Casting a long shadow
Mona Hatoum, Current Disturbance, 1996
The whimsy of Noble and Webster’s use of shadows is witty enough but ultimately – for me at least – the work is unsatisfyingly slight. I enjoy it well enough at the time but the work never really gets under my skin. But shadow is a powerful force and it’s one that Mona Hatoum uses to really good effect.
In installations like Current Disturbance – which I saw at the Whitchapel Gallery in 2010 – Hatoum uses shadow as a meaning force. The bare lightbulbs fade in and out and the crackle of an electric current gives a sinister edge to the changing light levels. The gridded structure – reminiscent of the cages occupied by battery hens perhaps – feels prison-like. The installation has an architectural feel, but if this is a city space it is a densely-populated and uncomfortable one.
Rubbish self-portraiture
Tim Noble and Sue Webster, Dirty White Trash (With Gulls), 1998 ( months’ worth of artists’ trash, 2 taxidermy seagulls, light projector)
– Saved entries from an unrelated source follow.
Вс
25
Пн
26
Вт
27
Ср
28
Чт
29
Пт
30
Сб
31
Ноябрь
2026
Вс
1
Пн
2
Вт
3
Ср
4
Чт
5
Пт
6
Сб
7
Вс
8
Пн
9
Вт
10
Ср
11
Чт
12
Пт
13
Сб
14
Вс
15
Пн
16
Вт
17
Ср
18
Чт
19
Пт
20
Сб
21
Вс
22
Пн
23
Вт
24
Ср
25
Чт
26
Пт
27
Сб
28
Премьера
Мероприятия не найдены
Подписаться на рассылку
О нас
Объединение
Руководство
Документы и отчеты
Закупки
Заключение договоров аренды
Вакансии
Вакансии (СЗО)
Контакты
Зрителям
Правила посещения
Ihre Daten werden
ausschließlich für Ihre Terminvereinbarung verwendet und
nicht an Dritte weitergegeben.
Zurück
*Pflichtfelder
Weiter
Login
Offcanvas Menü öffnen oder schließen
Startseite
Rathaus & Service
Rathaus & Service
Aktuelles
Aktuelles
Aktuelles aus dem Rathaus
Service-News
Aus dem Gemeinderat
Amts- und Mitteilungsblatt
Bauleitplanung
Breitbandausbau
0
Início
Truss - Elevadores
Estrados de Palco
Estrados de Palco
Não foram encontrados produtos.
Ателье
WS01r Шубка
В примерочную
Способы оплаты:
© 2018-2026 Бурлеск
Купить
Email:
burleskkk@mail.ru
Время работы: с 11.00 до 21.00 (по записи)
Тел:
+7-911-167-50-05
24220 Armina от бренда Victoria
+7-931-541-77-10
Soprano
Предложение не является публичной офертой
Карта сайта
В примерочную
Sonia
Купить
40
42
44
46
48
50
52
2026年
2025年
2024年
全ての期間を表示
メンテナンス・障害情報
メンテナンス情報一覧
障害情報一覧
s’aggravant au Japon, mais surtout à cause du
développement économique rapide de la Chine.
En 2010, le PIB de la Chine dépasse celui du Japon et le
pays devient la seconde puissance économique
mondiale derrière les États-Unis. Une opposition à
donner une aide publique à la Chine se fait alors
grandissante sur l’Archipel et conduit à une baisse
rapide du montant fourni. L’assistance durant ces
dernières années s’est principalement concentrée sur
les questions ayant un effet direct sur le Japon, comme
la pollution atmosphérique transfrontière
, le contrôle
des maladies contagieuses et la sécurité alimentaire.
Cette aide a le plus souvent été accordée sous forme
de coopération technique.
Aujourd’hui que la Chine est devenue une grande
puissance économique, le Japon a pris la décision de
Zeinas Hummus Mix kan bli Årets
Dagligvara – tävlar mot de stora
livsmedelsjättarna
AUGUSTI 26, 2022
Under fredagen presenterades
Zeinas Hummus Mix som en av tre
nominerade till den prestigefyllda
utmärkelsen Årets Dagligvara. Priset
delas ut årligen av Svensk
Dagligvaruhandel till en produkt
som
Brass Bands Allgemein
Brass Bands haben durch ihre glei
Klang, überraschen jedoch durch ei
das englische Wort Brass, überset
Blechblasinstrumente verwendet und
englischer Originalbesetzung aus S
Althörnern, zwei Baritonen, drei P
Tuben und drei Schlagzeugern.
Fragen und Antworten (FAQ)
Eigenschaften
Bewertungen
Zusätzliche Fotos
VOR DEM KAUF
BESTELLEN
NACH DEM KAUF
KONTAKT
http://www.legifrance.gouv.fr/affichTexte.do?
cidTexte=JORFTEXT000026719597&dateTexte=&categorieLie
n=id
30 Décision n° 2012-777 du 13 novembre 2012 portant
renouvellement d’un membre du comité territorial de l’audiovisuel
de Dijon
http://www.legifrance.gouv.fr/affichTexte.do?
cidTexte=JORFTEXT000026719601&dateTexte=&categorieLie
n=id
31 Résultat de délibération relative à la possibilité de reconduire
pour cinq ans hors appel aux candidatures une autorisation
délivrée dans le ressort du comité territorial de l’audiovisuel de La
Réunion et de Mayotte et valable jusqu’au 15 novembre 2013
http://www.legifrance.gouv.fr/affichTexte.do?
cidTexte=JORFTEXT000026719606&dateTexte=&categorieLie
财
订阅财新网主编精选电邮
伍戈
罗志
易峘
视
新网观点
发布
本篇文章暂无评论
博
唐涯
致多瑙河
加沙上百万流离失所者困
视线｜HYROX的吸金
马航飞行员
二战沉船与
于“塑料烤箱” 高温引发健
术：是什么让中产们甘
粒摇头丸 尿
Tim Noble and Sue Webster make rubbish self-portraits. That’s not to say they made self-portraits that are rubbish (though of course that’s a matter of opinion). No. It’s that they make self-portraits from rubbish. If we are what we eat – as the old cliché susggests – then surely we’re also defined in some way what we throw away.
The materials for Dirty White Trash (With Gulls) six months’ worth of artists’ trash. Noble and Webster have assembled the trash into a pile that casts a shadow of the couple sitting back to back, smoking and drinking as seagulls seem to pick at the pile of rubbish that forms the image.